At this stage, endpoint protection, identity access management, multi-factor authentication, and network segmentation are the equivalent of masks and gowns for remote workers. The need for these has never been higher and many (most) businesses have yet to deploy these technologies. These need to be on the top of your budget list coming out the other side of this crisis.

Keeping company data as employees leave

As budgets dwindle for healthcare organizations, lay-offs are inevitable. Non-critical healthcare workers are often privy to sensitive data, and IT managers need to ensure all data stays with the company when an employee departs. A helpful process is following the principle of least privilege: only give employees access to the data they need to do their jobs.

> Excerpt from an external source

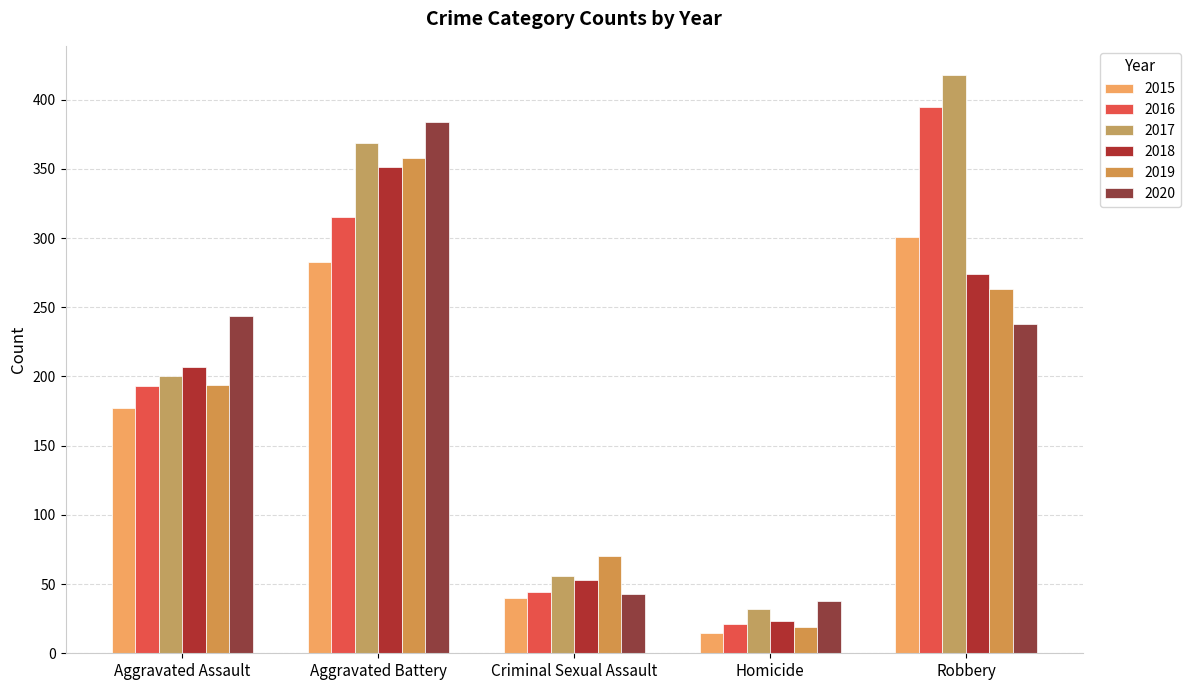

At which label does 2018 reach its peak?

Aggravated Battery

It’s also important to trust but verify. Endpoint protection products can track file movements, so security managers should look for any unusual movements of large file volumes going back at least three months before the employee’s departure.

Be aware of unapproved software, multiple unauthorized access attempts to systems they did not have access to, non-corporate VPNs, and question the movement of data to any new mobile devices. A good policy is also to prohibit the use of USB and portable storage devices and only allow access to corporate sanctioned cloud environments

Once that outdated mindset shifts and the focus turns towards implementing custom strategies, investing more in security upfront, and educating employees on protective IT and data practices, there’s no reason why organizations – healthcare and otherwise – can’t have the workforce that CISOs dream of, keeping both employees and data safe and secure.